In describing that desire for security, Mandelbaum does not shy away from US failings. Elaborating these, he adopts a chiding tone, that of a patient professor who must explain introductory economics: for neglecting to secure global approval before military interventions (every choice has opportunity costs), for not taking the lead in conserving oil (price influences supply), or for not taking action on global warming (governments are necessary to fund public goods). In the absence of a formal world government, the US and other countries seek security and stability above all other priorities.

On this chaotic planet a world government is a must. But in a few paragraphs, Mandelbaum dismisses the most obvious candidate for a world government - the United Nations - calling it a “trade association” of states. “For a genuine global government to come into being, the world’s independent countries would have to cede their sovereign prerogatives to it. This they have never been willing to do,” he says. Another possible model for world government is the European Union, which Mandelbaum calls a “world society.” The continent would have the potential to lead on world issues, if it didn’t practice such a parochial outlook on a shrinking world. Instead, Mandelbaum compares Europe to a “retired” person, full of sage advice, but too weary for actual planning and work.
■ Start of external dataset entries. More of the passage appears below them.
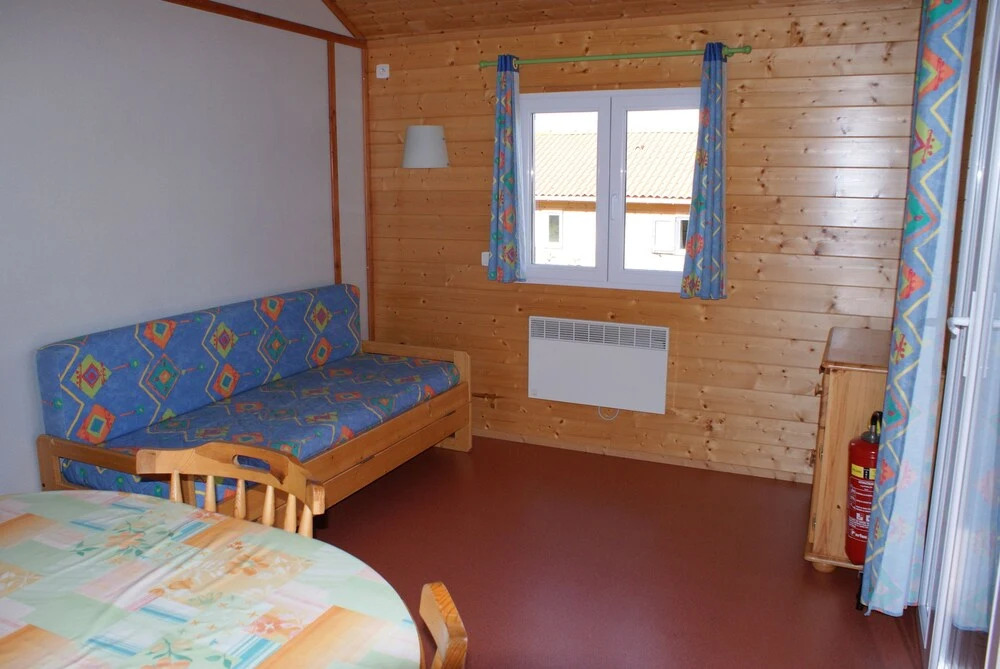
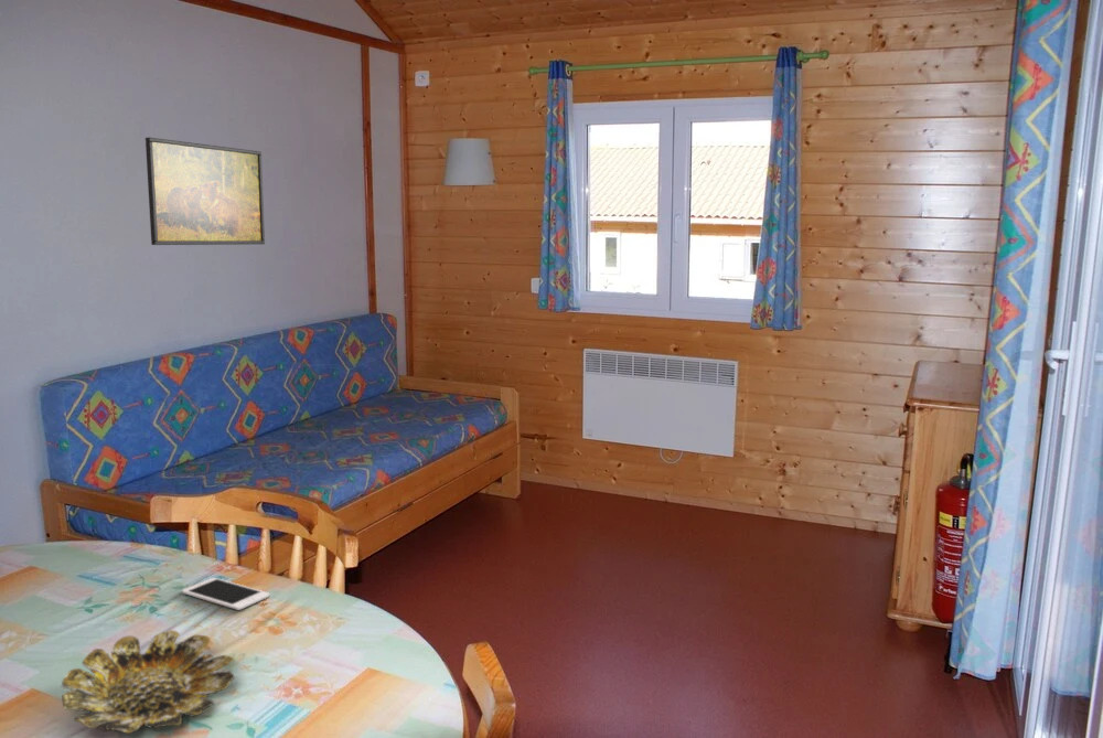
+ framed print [144,137,266,246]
+ cell phone [181,577,270,611]
+ bowl [60,629,236,735]
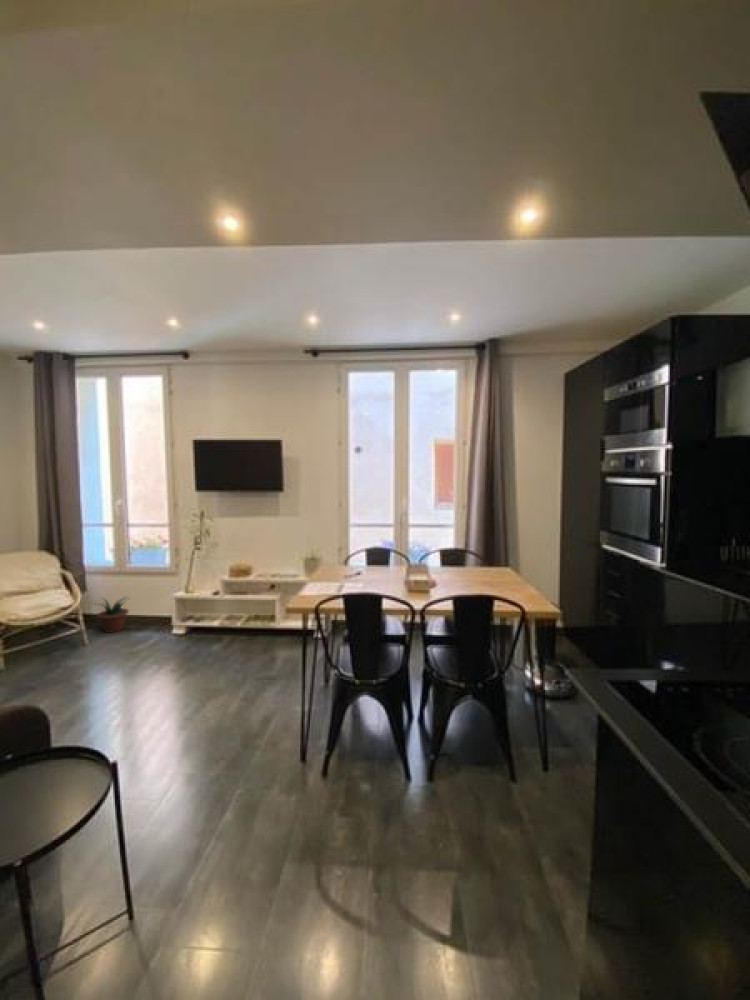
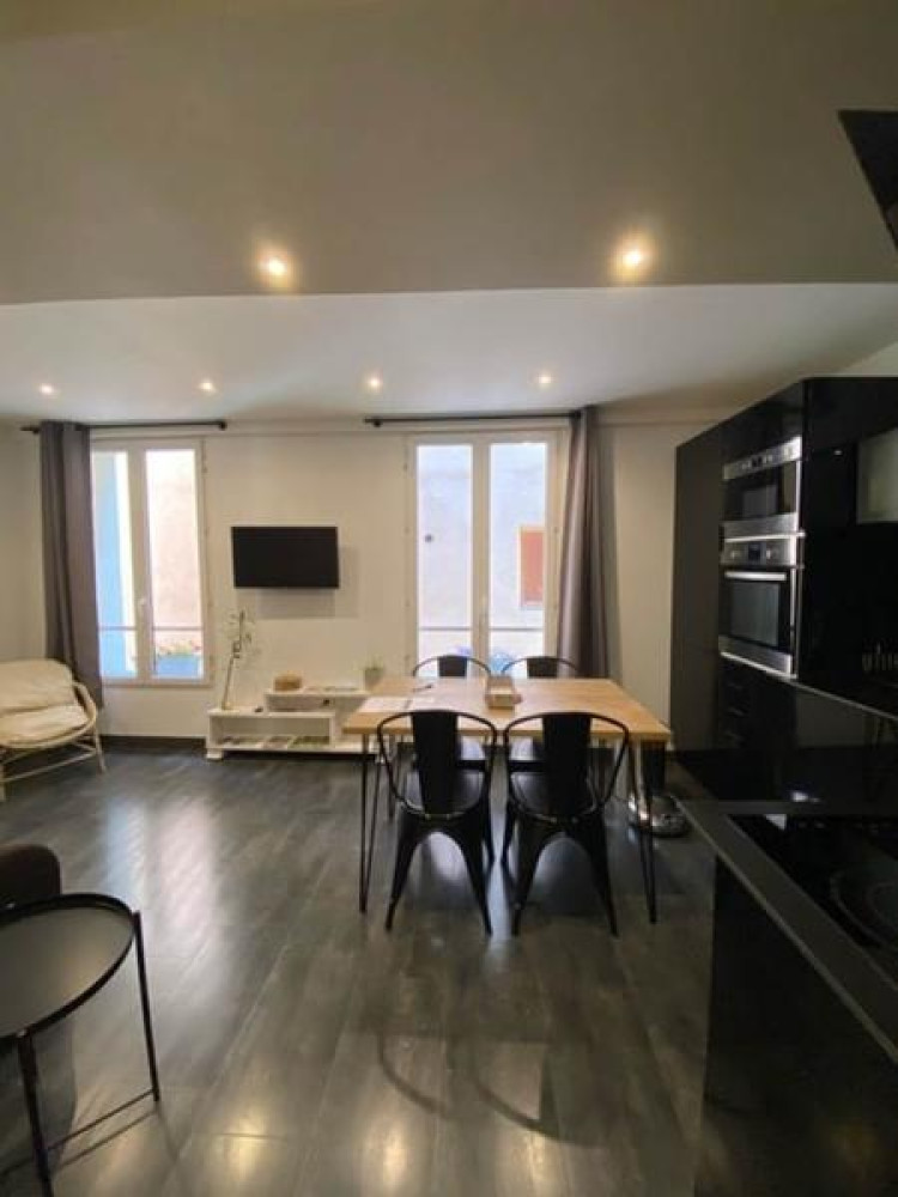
- potted plant [92,595,130,634]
The US as world government and the EU as world society are hardly selfless, and Mandelbaum is most harsh while criticizing the West for not doing more to battle global poverty. As he puts it, “The most valuable contribution the wealthy countries can make [ to alleviate poverty] is not to donate a tiny fraction of their gross domestic products in the form of aid but rather to open their home markets to the things that poor countries produce.” Ironically, the US and Europe do not perceive poverty as an immediate threat to security, yet neglect is a dangerous strategy, because that breeds hopelessness, ignorance and terrorism.

Mandelbaum’s argument - that a Goliath’s power can be positive - is provocative. From the start, he points out that he regards nations as the players in his book and that no David - or group of Davids - has yet stepped forward to challenge the US as Goliath. Yet the book’s title is troublesome and distracting. Readers can’t help but think of suicide bombers putting themselves in the role of courageous underdog. Mandelbaum’s argument is logical for western readers, but could hardly convince those who detest the US or the order it brings to the world. Political leaders who are ruthless and unjust, have learned that they can blame the US for their many problems, deflecting attention from their own faults. And logic is lost on groups like Al Qaeda, fortified with ideology and intent on terror. International agreement is difficult, and Mandelbaum points out that the most civilized nations of the world scrap international law, as the US did by invading Iraq, when it suits their interests.
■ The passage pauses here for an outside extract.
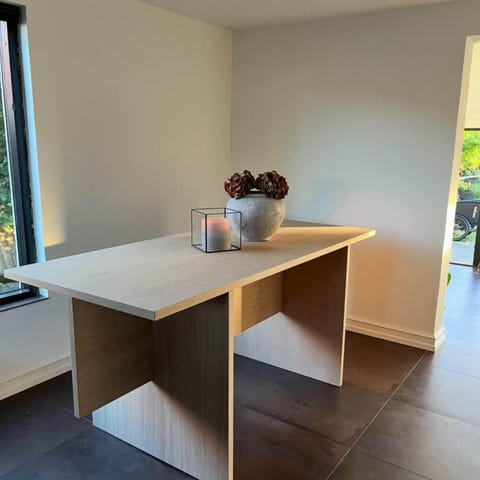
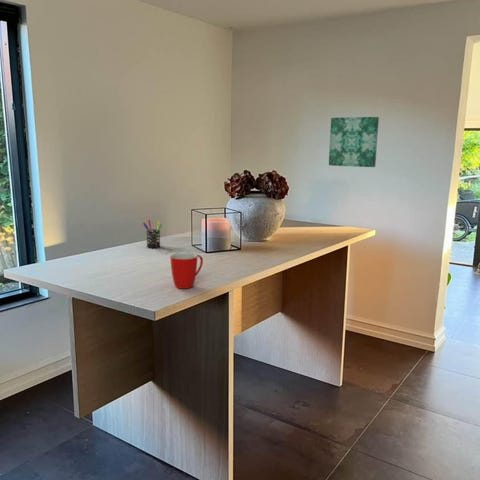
+ pen holder [142,219,163,249]
+ mug [169,252,204,290]
+ wall art [328,116,380,168]
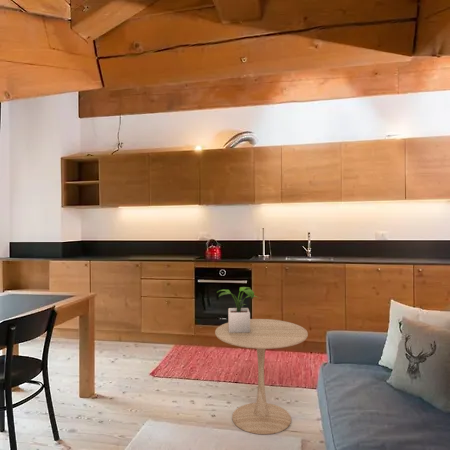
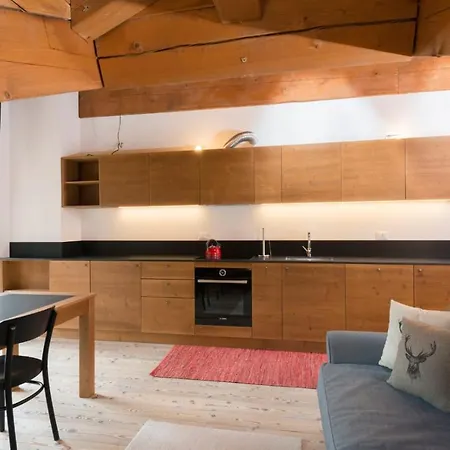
- potted plant [216,286,258,333]
- side table [214,318,309,435]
But perhaps Mandelbaum’s subtle goal is to convince the American public of its own worth. The US still has the potential to solve immense problems - making a transition to a new form of energy that will replace oil, addressing environmental problems like climate change, or fighting poverty.

Goliath has its vulnerable points, and small attacks can fell the giant. Yet Mandelbaum identifies the major threat to the US continuing to serve as world government is its own citizens who will resist paying the tremendous costs. Even if the world was disposed to bestowing any nation with formal global leadership, other countries express no eagerness to replace the US. Mandelbaum bluntly predicts: “They will not pay for it, they will continue to criticize it, and they will miss it when it’s gone.”

So his book ends with nostalgia for the kind of order and prosperity that only empires or superpowers can create. Whether the leader is the US or some emerging power, the world requires leadership at the international level - providing security that truly protects trade and political freedom.

Michael Mandelbaum analyzes the US role as the world's sole superpower, providing global security as a government service.